The study primarily shows a survival advantage with continuous therapy for patients who have “good performance status, minimal metastatic disease,” but for patients with very advanced disease or no visible metastases it did not make a significant difference, he says. “This [article] is a very important, large study with long-term follow-up, but still it takes time for some of these ideas to percolate down to docs in the trenches,” he says. “And I still think that intermittent versus continuous therapy will be a hotly debated topic because there are some patients who do prefer quality of life over quantity of life.”
Gautam Jha, MBBS, MS, a medical oncologist and hematologist who treats patients with prostate cancer at the University of Minnesota in Minneapolis, agrees. “This is very helpful information that has come out,” he says. “I wouldn't use it as a complete and absolute set of recommendations because those of us who treat patients with prostate cancer know that everyone is different. Some people do OK with side effects while others refuse therapy even in light of progressive disease because they have so much difficulty tolerating them.”
Dr. Jha notes that he has had one patient who has been on intermittent therapy for the last 10 years. The patient skips treatment in the summers and feels much better when he is off the therapy. Age also can play a role in the decision, he says. Younger patients who are tolerating side effects better and want to be more aggressive in their treatment may be more likely to opt for continuous therapy than people in their 80s who may be more likely to die from other causes, he says.
Dr.
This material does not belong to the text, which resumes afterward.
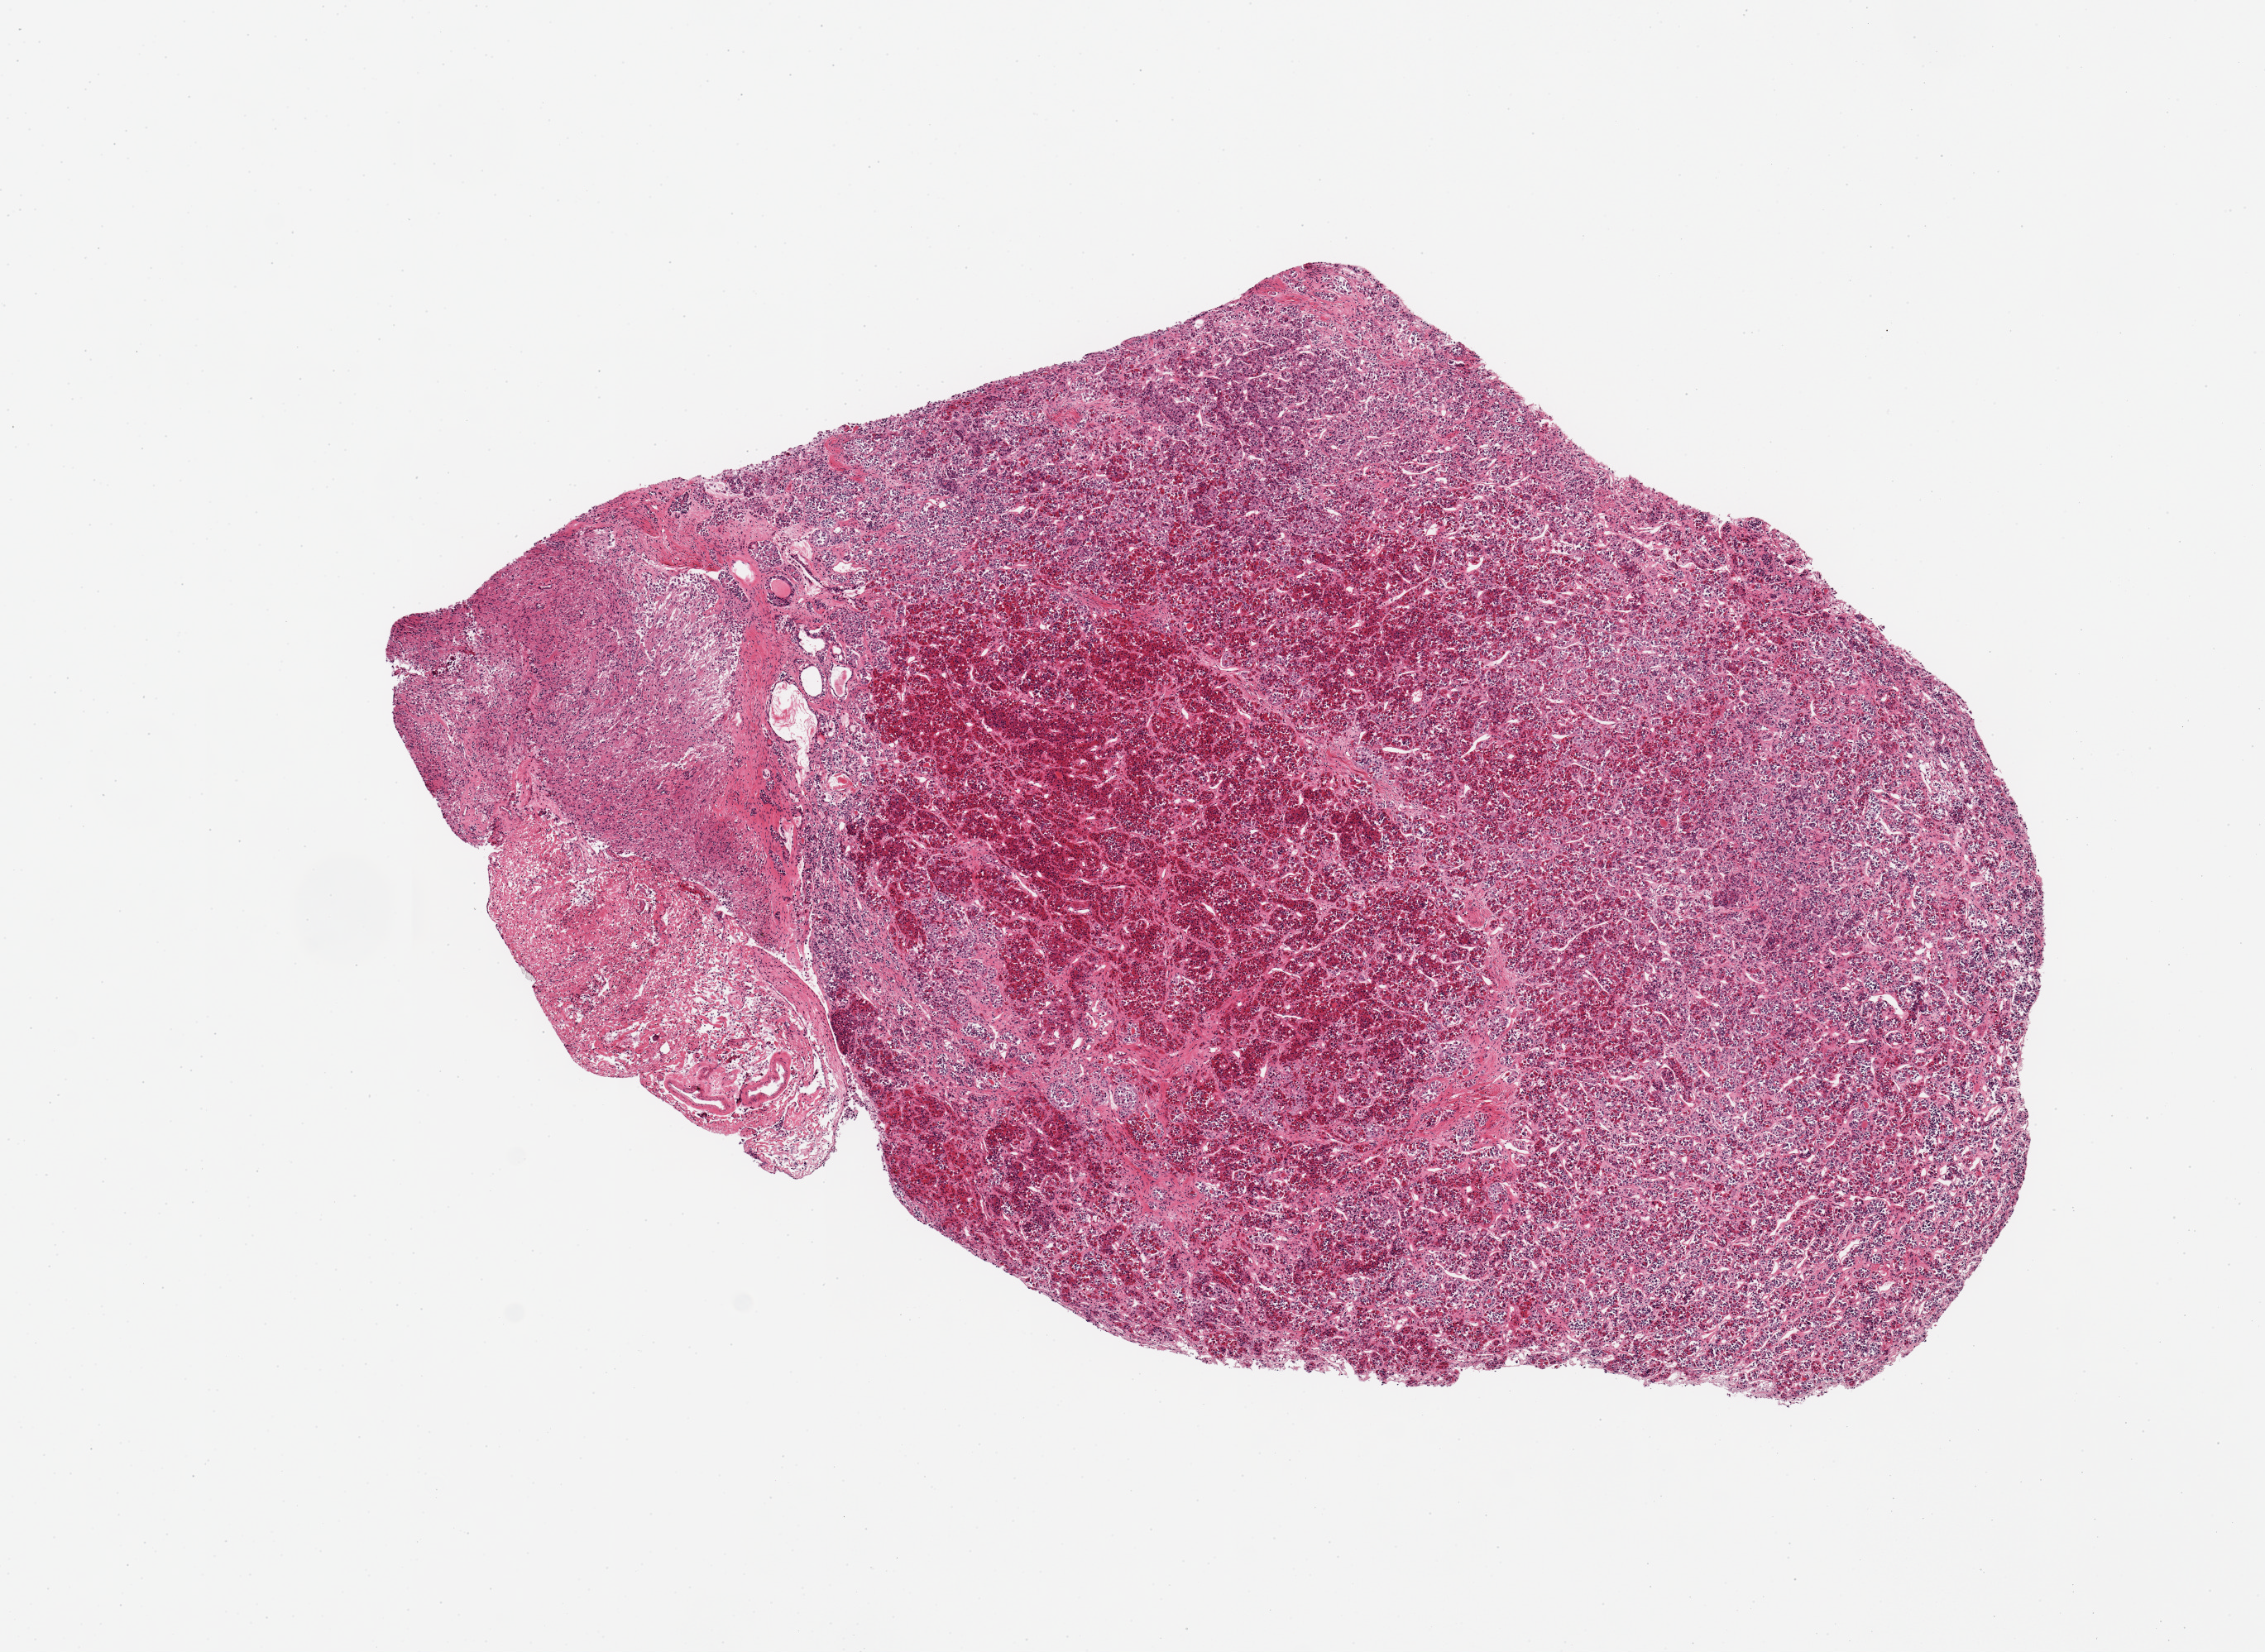
Whole-slide image, haematoxylin and eosin stain, brightfield, whole scanned area (about 10.8 x 7.9 mm) shown as a low-resolution overview, PAXgene-fixed, paraffin-embedded tissue, sampled site (target tissue): pituitary, tissue donor sample. Donor: male.
- reviewer comment on this tissue sample: 1 piece, ~20% neurohypophysis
Moul adds there are several unanswered questions regarding hormonal treatment of prostate cancer, including:
- The appropriate prostate-specific antigen level at which to restart treatment after it has been stopped;
- How long a treatment cycle should be;
- Whether lutinizing hormone-releasing hormone (LHRH) pure antagonists would be more potent in intermittent therapy than LHRH agonists, which are the primary drugs that have been used in clinical trials; and
- Whether oral hormone therapy could be used in intermittent therapy. It is not quite as potent as injections, but it can better preserve sexual libido and erectile function.
Meanwhile, Dr. Hussain believes that clinical trials in new hormone-sensitive metastatic prostate cancer need to focus on how to significantly improve outcomes for patients so that it eventually becomes a more chronic disease that potentially could be cured down the road. One example of such a trial is SWOG 1216, which is studying whether the addition of TAK- 700 (a drug similar to abiraterone) to hormonal therapy can extend survival for patients with metastatic prostate cancer.